GIVEN EXERCISE:
Show every line of the records below that contains the string "skArc", matching its case exactly.
# Start of MATERIALS PROVIDED
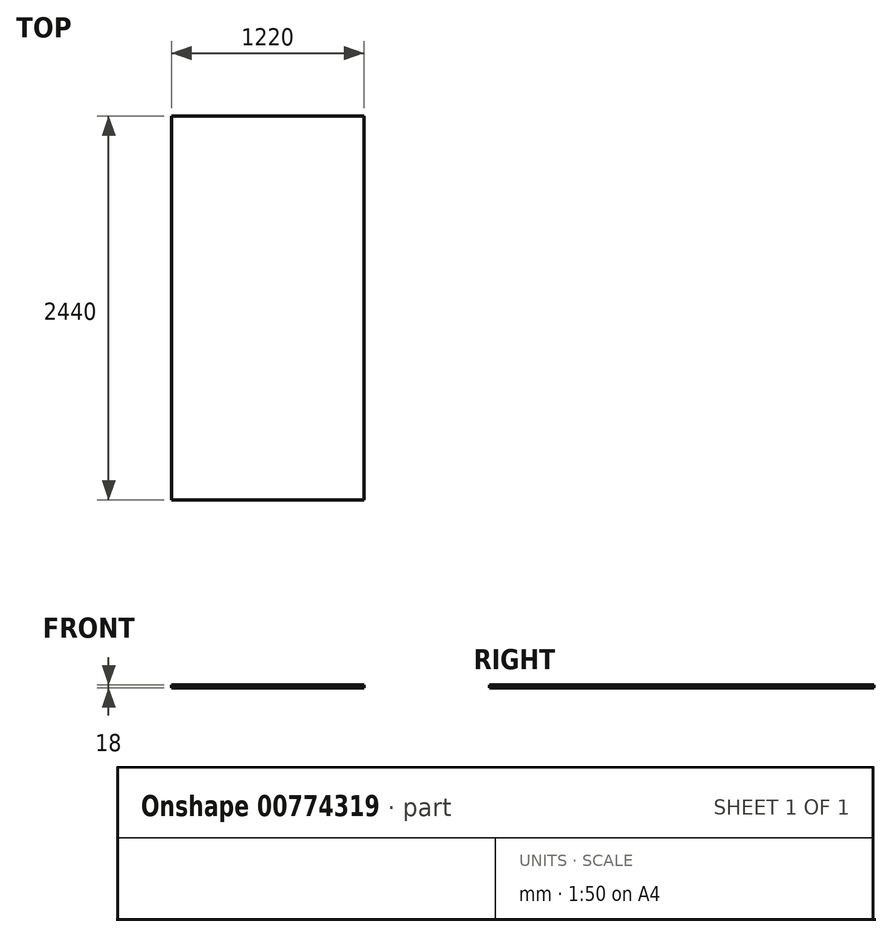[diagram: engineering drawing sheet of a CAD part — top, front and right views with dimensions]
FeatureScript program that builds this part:
annotation { "Feature Type Name" : "Feature", "Feature Type Description" : "" }
export const myFeature = defineFeature(function(context is Context, id is Id, definition is map)
    precondition{}
    {
        {
            var Q0;
            Q0=qCreatedBy(makeId("Top.planeOp"),FACE);
            var sketch = newSketch(context, id + "F0", { "sketchPlane" : qUnion([Q0])});
            skLineSegment(sketch, "E0.bottom", {"start": v(610, 1220) * mm, "end": v(-610, 1220) * mm});
            skLineSegment(sketch, "E0.top", {"start": v(610, -1220) * mm, "end": v(-610, -1220) * mm});
            skLineSegment(sketch, "E0.right", {"start": v(-610, 1220) * mm, "end": v(-610, -1220) * mm});
            skPoint(sketch, "E0.middle", {"position": v(0, 0) * mm});
            skLineSegment(sketch, "E1", {"start": v(610, 1220) * mm, "end": v(610, -1220) * mm});
            skSolve(sketch);
        }
        {
            var Q0;
            Q0=makeQuery(id+"F0.imprint","IMPRINT",FACE,{"disambiguationData":[TD([[makeQuery(id+"F0.imprint","IMPRINT",EDGE,{"derivedFrom":sQuery(id+"F0.wireOp",EDGE,"E0.bottom")}),1.0]])]});
            extrude(context, id + "F1", {"entities" : qUnion([Q0]), "depth" : 18 * mm, "offsetDistance" : 25 * mm});
        }
    });
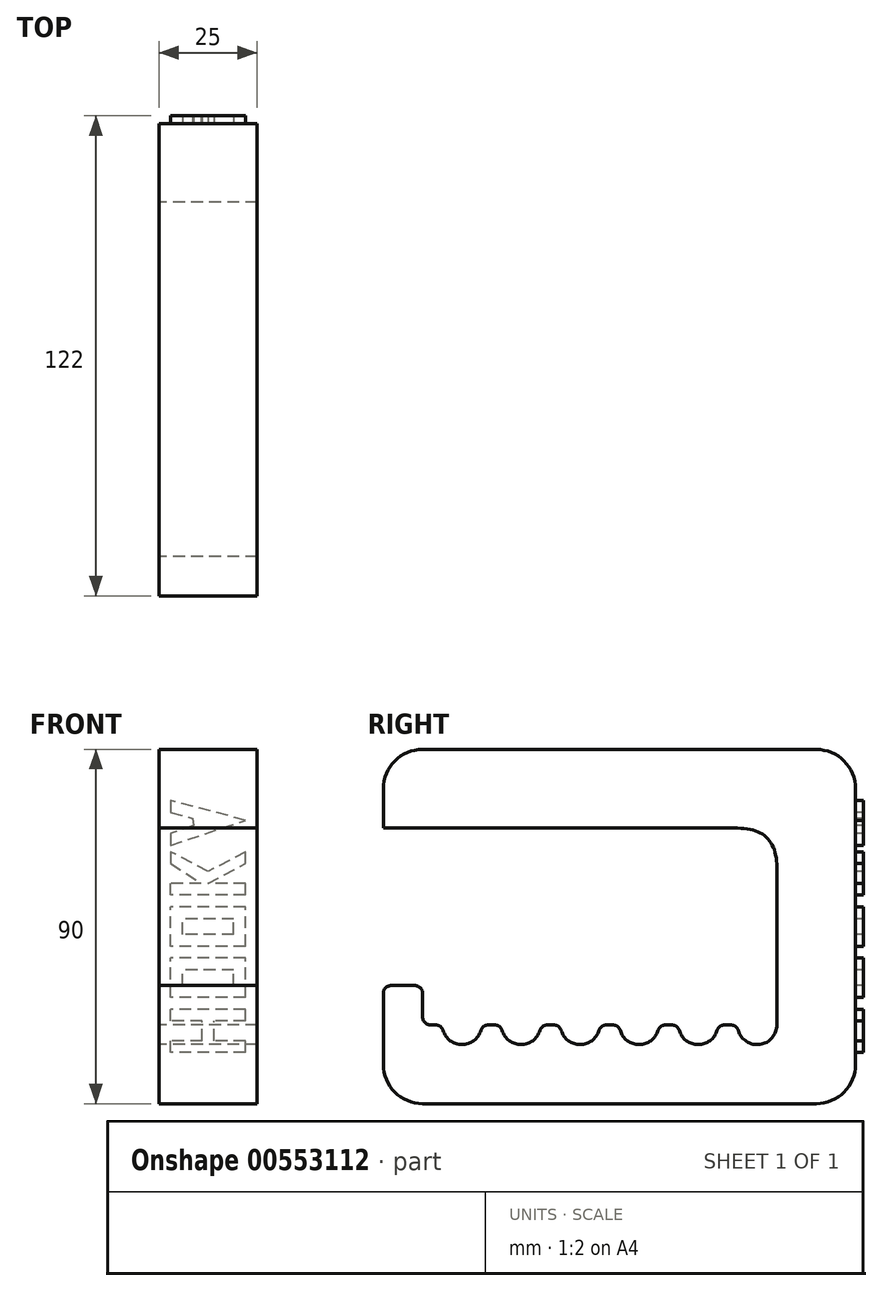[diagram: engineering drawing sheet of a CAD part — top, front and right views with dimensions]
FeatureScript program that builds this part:
annotation { "Feature Type Name" : "Feature", "Feature Type Description" : "" }
export const myFeature = defineFeature(function(context is Context, id is Id, definition is map)
    precondition{}
    {
        {
            var Q0;
            Q0=qCreatedBy(makeId("Right.planeOp"),FACE);
            var sketch = newSketch(context, id + "F0", { "sketchPlane" : qUnion([Q0])});
            skLineSegment(sketch, "E0", {"start": v(-120, 0) * mm, "end": v(0, 0) * mm});
            skLineSegment(sketch, "E1", {"start": v(0, 0) * mm, "end": v(0, 90) * mm});
            skLineSegment(sketch, "E2", {"start": v(0, 90) * mm, "end": v(-120, 90) * mm});
            skLineSegment(sketch, "E3", {"start": v(-120, 90) * mm, "end": v(-120, 70) * mm});
            skLineSegment(sketch, "E4", {"start": v(-120, 70) * mm, "end": v(-20, 70) * mm});
            skLineSegment(sketch, "E5", {"start": v(-20, 70) * mm, "end": v(-20, 20) * mm});
            skLineSegment(sketch, "E6", {"start": v(-120, 0) * mm, "end": v(-120, 30) * mm});
            skLineSegment(sketch, "E7", {"start": v(-120, 30) * mm, "end": v(-110, 30) * mm});
            skLineSegment(sketch, "E8", {"start": v(-110, 30) * mm, "end": v(-110, 20) * mm});
            skPoint(sketch, "E9.orphan", {"position": v(-120, 20) * mm});
            skLineSegment(sketch, "E10", {"start": v(-110, 20) * mm, "end": v(-105, 20) * mm});
            skArc(sketch, "E11", {"start": v(-105, 20) * mm, "mid": v(-100, 15) * mm, "end": v(-95, 20) * mm});
            skLineSegment(sketch, "E12", {"start": v(-95, 20) * mm, "end": v(-90, 20) * mm});
            skArc(sketch, "E13", {"start": v(-90, 20) * mm, "mid": v(-85, 15) * mm, "end": v(-80, 20) * mm});
            skLineSegment(sketch, "E14", {"start": v(-80, 20) * mm, "end": v(-75, 20) * mm});
            skArc(sketch, "E15", {"start": v(-75, 20) * mm, "mid": v(-70, 15) * mm, "end": v(-65, 20) * mm});
            skLineSegment(sketch, "E16", {"start": v(-65, 20) * mm, "end": v(-60, 20) * mm});
            skArc(sketch, "E17", {"start": v(-60, 20) * mm, "mid": v(-55, 15) * mm, "end": v(-50, 20) * mm});
            skLineSegment(sketch, "E18", {"start": v(-50, 20) * mm, "end": v(-45, 20) * mm});
            skArc(sketch, "E19", {"start": v(-45, 20) * mm, "mid": v(-40, 15) * mm, "end": v(-35, 20) * mm});
            skLineSegment(sketch, "E20", {"start": v(-35, 20) * mm, "end": v(-30, 20) * mm});
            skArc(sketch, "E21", {"start": v(-30, 20) * mm, "mid": v(-25, 15) * mm, "end": v(-20, 20) * mm});
            skSolve(sketch);
        }
        {
            var Q0;
            Q0=makeQuery(id+"F0.imprint","IMPRINT",FACE,{"disambiguationData":[TD([[makeQuery(id+"F0.imprint","IMPRINT",EDGE,{"derivedFrom":sQuery(id+"F0.wireOp",EDGE,"E0")}),1.0]])]});
            extrude(context, id + "F1", {"entities" : qUnion([Q0]), "depth" : 25 * mm, "offsetDistance" : 25 * mm});
        }
        {
            var Q0;
            Q0=makeQuery(id+"F1.opExtrude","SWEPT_EDGE",EDGE,{"disambiguationData":[OSD([sQuery(id+"F0.wireOp",EDGE,"E2"),sQuery(id+"F0.wireOp",EDGE,"E3")])]});
            var Q1;
            Q1=makeQuery(id+"F1.opExtrude","SWEPT_EDGE",EDGE,{"disambiguationData":[OSD([sQuery(id+"F0.wireOp",EDGE,"E1"),sQuery(id+"F0.wireOp",EDGE,"E2")])]});
            var Q2;
            Q2=makeQuery(id+"F1.opExtrude","SWEPT_EDGE",EDGE,{"disambiguationData":[OSD([sQuery(id+"F0.wireOp",EDGE,"E0"),sQuery(id+"F0.wireOp",EDGE,"E1")])]});
            var Q3;
            Q3=makeQuery(id+"F1.opExtrude","SWEPT_EDGE",EDGE,{"disambiguationData":[OSD([sQuery(id+"F0.wireOp",EDGE,"E0"),sQuery(id+"F0.wireOp",EDGE,"E6")])]});
            fillet(context, id + "F2", {"entities" : qUnion([Q0, Q1, Q2, Q3]), "radius" : 10 * mm, "tangentPropagation" : true, "allowEdgeOverflow" : false});
        }
        {
            var Q0;
            Q0=makeQuery(id+"F1.opExtrude","SWEPT_EDGE",EDGE,{"disambiguationData":[OSD([sQuery(id+"F0.wireOp",EDGE,"E4"),sQuery(id+"F0.wireOp",EDGE,"E5")])]});
            fillet(context, id + "F3", {"entities" : qUnion([Q0]), "radius" : 10 * mm, "tangentPropagation" : true, "rho" : 0.5, "crossSection" : FilletCrossSection.CONIC, "allowEdgeOverflow" : false});
        }
        {
            var Q0;
            Q0=makeQuery(id+"F1.opExtrude","SWEPT_EDGE",EDGE,{"disambiguationData":[OSD([sQuery(id+"F0.wireOp",EDGE,"E6"),sQuery(id+"F0.wireOp",EDGE,"E7")])]});
            var Q1;
            Q1=makeQuery(id+"F1.opExtrude","SWEPT_EDGE",EDGE,{"disambiguationData":[OSD([sQuery(id+"F0.wireOp",EDGE,"E7"),sQuery(id+"F0.wireOp",EDGE,"E8")])]});
            var Q2;
            Q2=makeQuery(id+"F1.opExtrude","SWEPT_EDGE",EDGE,{"disambiguationData":[OSD([sQuery(id+"F0.wireOp",EDGE,"E8"),sQuery(id+"F0.wireOp",EDGE,"E10")])]});
            var Q3;
            Q3=makeQuery(id+"F1.opExtrude","SWEPT_EDGE",EDGE,{"disambiguationData":[OSD([sQuery(id+"F0.wireOp",EDGE,"E10"),sQuery(id+"F0.wireOp",EDGE,"E11")])]});
            var Q4;
            Q4=makeQuery(id+"F1.opExtrude","SWEPT_EDGE",EDGE,{"disambiguationData":[OSD([sQuery(id+"F0.wireOp",EDGE,"E11"),sQuery(id+"F0.wireOp",EDGE,"E12")])]});
            var Q5;
            Q5=makeQuery(id+"F1.opExtrude","SWEPT_EDGE",EDGE,{"disambiguationData":[OSD([sQuery(id+"F0.wireOp",EDGE,"E12"),sQuery(id+"F0.wireOp",EDGE,"E13")])]});
            var Q6;
            Q6=makeQuery(id+"F1.opExtrude","SWEPT_EDGE",EDGE,{"disambiguationData":[OSD([sQuery(id+"F0.wireOp",EDGE,"E13"),sQuery(id+"F0.wireOp",EDGE,"E14")])]});
            var Q7;
            Q7=makeQuery(id+"F1.opExtrude","SWEPT_EDGE",EDGE,{"disambiguationData":[OSD([sQuery(id+"F0.wireOp",EDGE,"E14"),sQuery(id+"F0.wireOp",EDGE,"E15")])]});
            var Q8;
            Q8=makeQuery(id+"F1.opExtrude","SWEPT_EDGE",EDGE,{"disambiguationData":[OSD([sQuery(id+"F0.wireOp",EDGE,"E15"),sQuery(id+"F0.wireOp",EDGE,"E16")])]});
            var Q9;
            Q9=makeQuery(id+"F1.opExtrude","SWEPT_EDGE",EDGE,{"disambiguationData":[OSD([sQuery(id+"F0.wireOp",EDGE,"E16"),sQuery(id+"F0.wireOp",EDGE,"E17")])]});
            var Q10;
            Q10=makeQuery(id+"F1.opExtrude","SWEPT_EDGE",EDGE,{"disambiguationData":[OSD([sQuery(id+"F0.wireOp",EDGE,"E17"),sQuery(id+"F0.wireOp",EDGE,"E18")])]});
            var Q11;
            Q11=makeQuery(id+"F1.opExtrude","SWEPT_EDGE",EDGE,{"disambiguationData":[OSD([sQuery(id+"F0.wireOp",EDGE,"E18"),sQuery(id+"F0.wireOp",EDGE,"E19")])]});
            var Q12;
            Q12=makeQuery(id+"F1.opExtrude","SWEPT_EDGE",EDGE,{"disambiguationData":[OSD([sQuery(id+"F0.wireOp",EDGE,"E19"),sQuery(id+"F0.wireOp",EDGE,"E20")])]});
            var Q13;
            Q13=makeQuery(id+"F1.opExtrude","SWEPT_EDGE",EDGE,{"disambiguationData":[OSD([sQuery(id+"F0.wireOp",EDGE,"E20"),sQuery(id+"F0.wireOp",EDGE,"E21")])]});
            fillet(context, id + "F4", {"entities" : qUnion([Q0, Q1, Q2, Q3, Q4, Q5, Q6, Q7, Q8, Q9, Q10, Q11, Q12, Q13]), "radius" : 2 * mm, "tangentPropagation" : true, "allowEdgeOverflow" : false});
        }
        {
            var Q0;
            Q0=makeQuery(id+"F1.opExtrude","SWEPT_FACE",FACE,{"disambiguationData":[OSD([sQuery(id+"F0.wireOp",EDGE,"E1")])]});
            var sketch = newSketch(context, id + "F5", { "sketchPlane" : qUnion([Q0])});
            skLineSegment(sketch, "E22.bottom", {"start": v(-22, 13) * mm, "end": v(-3, 13) * mm, "construction": true});
            skLineSegment(sketch, "E22.top", {"start": v(-22, 77) * mm, "end": v(-3, 77) * mm, "construction": true});
            skLineSegment(sketch, "E22.left", {"start": v(-22, 13) * mm, "end": v(-22, 77) * mm, "construction": true});
            skLineSegment(sketch, "E22.right", {"start": v(-3, 13) * mm, "end": v(-3, 77) * mm, "construction": true});
            skLineSegment(sketch, "E23.bottom", {"start": v(-22, 13) * mm, "end": v(-3, 13) * mm});
            skLineSegment(sketch, "E23.top", {"start": v(-22, 16) * mm, "end": v(-14, 16) * mm});
            skLineSegment(sketch, "E23.left", {"start": v(-22, 13) * mm, "end": v(-22, 16) * mm});
            skLineSegment(sketch, "E23.right", {"start": v(-3, 13) * mm, "end": v(-3, 16) * mm});
            skLineSegment(sketch, "E24.left", {"start": v(-14, 16) * mm, "end": v(-14, 21) * mm});
            skLineSegment(sketch, "E24.right", {"start": v(-11, 16) * mm, "end": v(-11, 21) * mm});
            skLineSegment(sketch, "E25.bottom", {"start": v(-22, 21) * mm, "end": v(-14, 21) * mm});
            skLineSegment(sketch, "E25.top", {"start": v(-22, 24) * mm, "end": v(-3, 24) * mm});
            skLineSegment(sketch, "E25.left", {"start": v(-22, 21) * mm, "end": v(-22, 24) * mm});
            skLineSegment(sketch, "E25.right", {"start": v(-3, 21) * mm, "end": v(-3, 24) * mm});
            skLineSegment(sketch, "E26.trimOffspring", {"start": v(-11, 21) * mm, "end": v(-3, 21) * mm});
            skLineSegment(sketch, "E27.trimOffspring", {"start": v(-11, 16) * mm, "end": v(-3, 16) * mm});
            skLineSegment(sketch, "E28.bottom", {"start": v(-22, 27) * mm, "end": v(-3, 27) * mm});
            skLineSegment(sketch, "E28.top", {"start": v(-22, 37) * mm, "end": v(-3, 37) * mm});
            skLineSegment(sketch, "E28.left", {"start": v(-22, 27) * mm, "end": v(-22, 37) * mm});
            skLineSegment(sketch, "E28.right", {"start": v(-3, 27) * mm, "end": v(-3, 37) * mm});
            skLineSegment(sketch, "E29.bottom", {"start": v(-22, 40) * mm, "end": v(-3, 40) * mm});
            skLineSegment(sketch, "E29.top", {"start": v(-22, 50) * mm, "end": v(-3, 50) * mm});
            skLineSegment(sketch, "E29.left", {"start": v(-22, 40) * mm, "end": v(-22, 50) * mm});
            skLineSegment(sketch, "E29.right", {"start": v(-3, 40) * mm, "end": v(-3, 50) * mm});
            skLineSegment(sketch, "E30.bottom", {"start": v(-19, 30) * mm, "end": v(-6, 30) * mm});
            skLineSegment(sketch, "E30.top", {"start": v(-19, 34) * mm, "end": v(-6, 34) * mm});
            skLineSegment(sketch, "E30.left", {"start": v(-19, 30) * mm, "end": v(-19, 34) * mm});
            skLineSegment(sketch, "E30.right", {"start": v(-6, 30) * mm, "end": v(-6, 34) * mm});
            skLineSegment(sketch, "E31.bottom", {"start": v(-19, 43) * mm, "end": v(-6, 43) * mm});
            skLineSegment(sketch, "E31.top", {"start": v(-19, 47) * mm, "end": v(-6, 47) * mm});
            skLineSegment(sketch, "E31.left", {"start": v(-19, 43) * mm, "end": v(-19, 47) * mm});
            skLineSegment(sketch, "E31.right", {"start": v(-6, 43) * mm, "end": v(-6, 47) * mm});
            skLineSegment(sketch, "E32.bottom", {"start": v(-22, 53) * mm, "end": v(-3, 53) * mm});
            skLineSegment(sketch, "E32.top", {"start": v(-22, 56) * mm, "end": v(-12.5, 56) * mm});
            skLineSegment(sketch, "E32.left", {"start": v(-22, 53) * mm, "end": v(-22, 56) * mm});
            skLineSegment(sketch, "E32.right", {"start": v(-3, 53) * mm, "end": v(-3, 56) * mm});
            skLineSegment(sketch, "E33", {"start": v(-12.5, 56) * mm, "end": v(-22, 61) * mm});
            skLineSegment(sketch, "E34", {"start": v(-22, 61) * mm, "end": v(-22, 64) * mm});
            skLineSegment(sketch, "E35", {"start": v(-22, 64) * mm, "end": v(-12.5, 59) * mm});
            skLineSegment(sketch, "E36", {"start": v(-12.5, 59) * mm, "end": v(-3, 64) * mm});
            skLineSegment(sketch, "E37", {"start": v(-3, 64) * mm, "end": v(-3, 61) * mm});
            skLineSegment(sketch, "E38", {"start": v(-3, 65.61) * mm, "end": v(-22, 72) * mm});
            skLineSegment(sketch, "E39", {"start": v(-22, 72) * mm, "end": v(-3, 77) * mm});
            skLineSegment(sketch, "E40", {"start": v(-8.81, 70.73) * mm, "end": v(-3, 68.61) * mm});
            skLineSegment(sketch, "E41", {"start": v(-3, 68.61) * mm, "end": v(-3, 65.61) * mm});
            skLineSegment(sketch, "E42", {"start": v(-3, 77) * mm, "end": v(-3, 74) * mm});
            skLineSegment(sketch, "E43", {"start": v(-3, 74) * mm, "end": v(-8.57, 72.5) * mm});
            skLineSegment(sketch, "E44", {"start": v(-8.57, 72.5) * mm, "end": v(-8.81, 70.73) * mm});
            skLineSegment(sketch, "E45", {"start": v(-3, 61) * mm, "end": v(-10.73, 56) * mm});
            skLineSegment(sketch, "E46.trimOffspring", {"start": v(-10.73, 56) * mm, "end": v(-3, 56) * mm});
            skSolve(sketch);
        }
        {
            var Q0;
            Q0 = qSketchRegion(id + "F5", true);
            extrude(context, id + "F6", {"entities" : qUnion([Q0]), "operationType" : NewBodyOperationType.ADD, "depth" : 2 * mm, "offsetDistance" : 25 * mm});
        }
    });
# End of MATERIALS PROVIDED
SOLUTION TO THE EXERCISE:
            skArc(sketch, "E11", {"start": v(-105, 20) * mm, "mid": v(-100, 15) * mm, "end": v(-95, 20) * mm});
            skArc(sketch, "E13", {"start": v(-90, 20) * mm, "mid": v(-85, 15) * mm, "end": v(-80, 20) * mm});
            skArc(sketch, "E15", {"start": v(-75, 20) * mm, "mid": v(-70, 15) * mm, "end": v(-65, 20) * mm});
            skArc(sketch, "E17", {"start": v(-60, 20) * mm, "mid": v(-55, 15) * mm, "end": v(-50, 20) * mm});
            skArc(sketch, "E19", {"start": v(-45, 20) * mm, "mid": v(-40, 15) * mm, "end": v(-35, 20) * mm});
            skArc(sketch, "E21", {"start": v(-30, 20) * mm, "mid": v(-25, 15) * mm, "end": v(-20, 20) * mm});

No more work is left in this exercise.